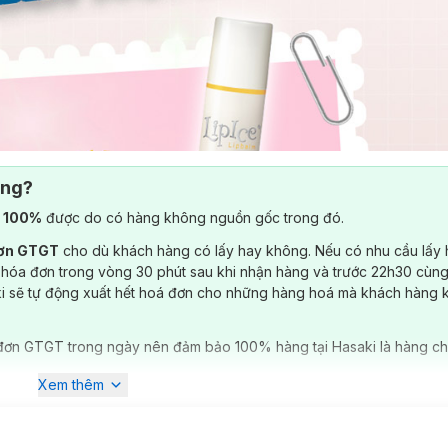
ông?
) 100%
được do có hàng không nguồn gốc trong đó.
đơn GTGT
cho dù khách hàng có lấy hay không. Nếu có nhu cầu lấy
 hóa đơn trong vòng 30 phút sau khi nhận hàng và trước 22h30 cùng
ki sẽ tự động xuất hết hoá đơn cho những hàng hoá mà khách hàng 
đơn GTGT trong ngày nên đảm bảo 100% hàng tại Hasaki là hàng ch
Xem thêm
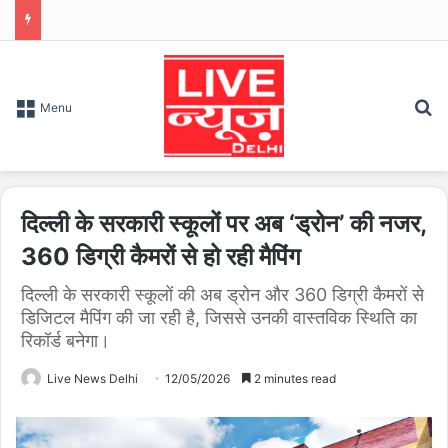
S
Menu
दिल्ली के सरकारी स्कूलों पर अब ‘ड्रोन’ की नजर,
360 डिग्री कैमरों से हो रही मैपिंग
दिल्ली के सरकारी स्कूलों की अब ड्रोन और 360 डिग्री कैमरों से
डिजिटल मैपिंग की जा रही है, जिससे उनकी वास्तविक स्थिति का
रिकॉर्ड बनेगा।
Live News Delhi
12/05/2026
2 minutes read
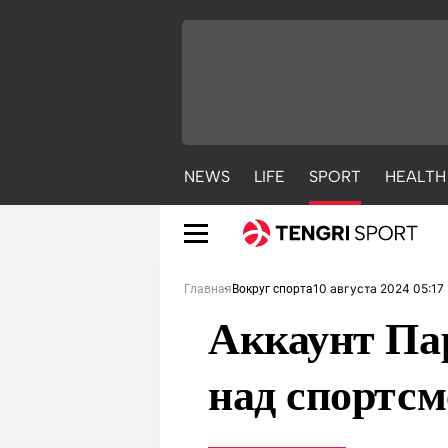
NEWS
LIFE
SPORT
HEALTH
10 августа 2024 05:17
Главная
Вокруг спорта
Аккаунт Па
над спортс
NEWS
LIFE
S
Новости
Красиво
С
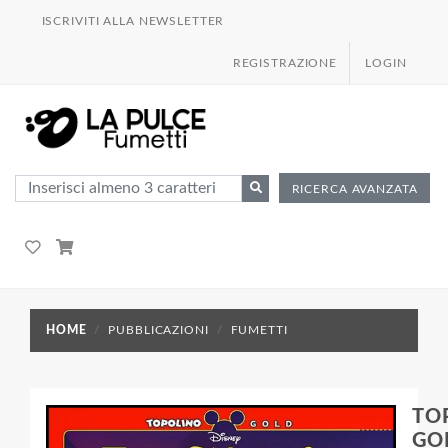
ISCRIVITI ALLA NEWSLETTER
REGISTRAZIONE
LOGIN
RICERCA AVANZATA
HOME
PUBBLICAZIONI
FUMETTI
TO
GOL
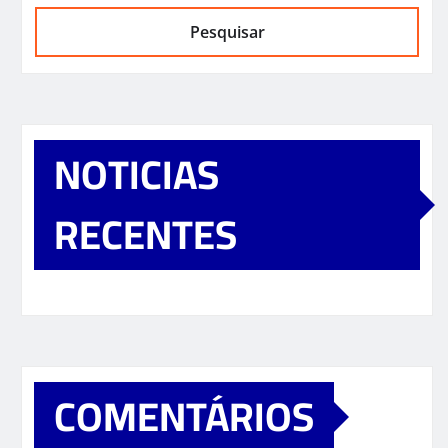
Pesquisar
NOTICIAS
RECENTES
COMENTÁRIOS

REQUIREMENT ::
Only the pictures stay out; the rest of the entries above must be written out exactly.

ANSWER AREA ::
ông?
) 100%
được do có hàng không nguồn gốc trong đó.
đơn GTGT
cho dù khách hàng có lấy hay không. Nếu có nhu cầu lấy
 hóa đơn trong vòng 30 phút sau khi nhận hàng và trước 22h30 cùng
ki sẽ tự động xuất hết hoá đơn cho những hàng hoá mà khách hàng 
đơn GTGT trong ngày nên đảm bảo 100% hàng tại Hasaki là hàng ch
Xem thêm
S
Menu
दिल्ली के सरकारी स्कूलों पर अब ‘ड्रोन’ की नजर,
360 डिग्री कैमरों से हो रही मैपिंग
दिल्ली के सरकारी स्कूलों की अब ड्रोन और 360 डिग्री कैमरों से
डिजिटल मैपिंग की जा रही है, जिससे उनकी वास्तविक स्थिति का
रिकॉर्ड बनेगा।
Live News Delhi
12/05/2026
2 minutes read
NEWS
LIFE
SPORT
HEALTH
10 августа 2024 05:17
Главная
Вокруг спорта
Аккаунт Па
над спортс
NEWS
LIFE
S
Новости
Красиво
С
ISCRIVITI ALLA NEWSLETTER
REGISTRAZIONE
LOGIN
RICERCA AVANZATA
HOME
PUBBLICAZIONI
FUMETTI
TO
GOL
Pesquisar
NOTICIAS
RECENTES
COMENTÁRIOS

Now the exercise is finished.